According to an Insider survey, financial problems are the cause for divorce 36.1% of the time. While conflicting “money styles” certainly contribute to this, communication—or lack thereof—is usually at the root of most issues. Consistent and honest communication is particularly important when dealing with finances. Discussions about finances should occur during the engagement period, but if you skipped that part of the courtship, have no fear—it’s not too late. You and your new spouse should discuss how you want to handle your finances—early and often. Your financial status and health is not a one-time conversation. Consider scheduling a monthly or quarterly "state of the union" talk to review your finances. If you and your new spouse are open and honest with each other, you'll improve your chances of a smooth transition when combining your finances.
It's often said that trust is the foundation of a good marriage—or any relationship, for that matter. When it comes to managing finances with your spouse, trust is an essential ingredient. Whether one or both of you takes the lead in setting your budget, managing the monthly expenses, and saving for small and large goals, you will have to learn to trust each other in making decisions that are in the best interest of your new family. If you are accustomed to being financially independent and only accountable for yourself, this can often be easier said than done.
3. Setting Common Goals
There are two kinds of people in the world: those who like to save money and those who enjoy spending it—and they usually marry each other! When it comes to managing money, in most cases, no two people in a marriage are exactly alike. One person may be a saver, while the other is more of a spender. One person may prefer to buy everything new, while the other may be okay with purchasing used items. Regardless of how you and your spouse differ when it comes to your "financial personality," finding a way to set common goals is imperative to surviving the merging of your finances. You don't necessarily have to agree on everything, but having a common set of values and goals will mitigate many potential problems. Furthermore, when you are both working toward the same goals, you are more likely to achieve them.

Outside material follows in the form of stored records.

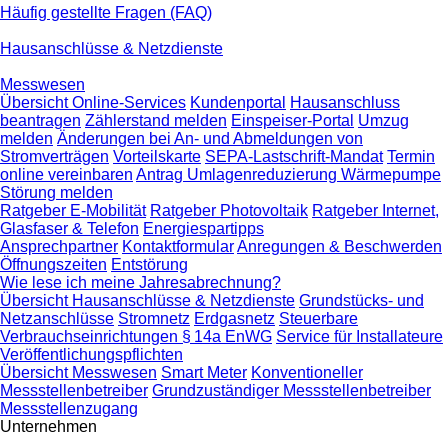
Häufig gestellte Fragen (FAQ)
Hausanschlüsse & Netzdienste
Messwesen
Übersicht Online-Services
Kundenportal
Hausanschluss
beantragen
Zählerstand melden
Einspeiser-Portal
Umzug
melden
Änderungen bei An- und Abmeldungen von
Stromverträgen
Vorteilskarte
SEPA-Lastschrift-Mandat
Termin
online vereinbaren
Antrag Umlagenreduzierung Wärmepumpe
Störung melden
Ratgeber E-Mobilität
Ratgeber Photovoltaik
Ratgeber Internet,
Glasfaser & Telefon
Energiespartipps
Ansprechpartner
Kontaktformular
Anregungen & Beschwerden
Öffnungszeiten
Entstörung
Wie lese ich meine Jahresabrechnung?
Übersicht Hausanschlüsse & Netzdienste
Grundstücks- und
Netzanschlüsse
Stromnetz
Erdgasnetz
Steuerbare
Verbrauchseinrichtungen § 14a EnWG
Service für Installateure
Veröffentlichungspflichten
Übersicht Messwesen
Smart Meter
Konventioneller
Messstellenbetreiber
Grundzuständiger Messstellenbetreiber
Messstellenzugang
Unternehmen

4. Find What Works for You
As we've stated earlier, when it comes to how they handle finances, every couple is different. Some people prefer to have only joint accounts and have their spouse manage the budget and monthly bills, while others prefer to keep their own separate accounts for discretionary spending and only have a joint account for joint expenses. There is no right or wrong way to manage your finances post marriage. The most important thing is to find what makes you and your spouse comfortable and in control of your financial future.
5. Ask for Help
If you and your new spouse reach a stalemate, or you simply feel like you need guidance while you embark on this new journey, don't hesitate to seek help from a professional. Navigating the peaks and valleys of successful money management can be overwhelming in and of itself, so adding in the element of a new marriage can add to the stress level. Asking for guidance from a trained wealth management professional can alleviate some of the uncertainty you and your new spouse may be feeling. A professional can help you and your new spouse set a budget, set savings goals, and devise a plan to help you tackle debt.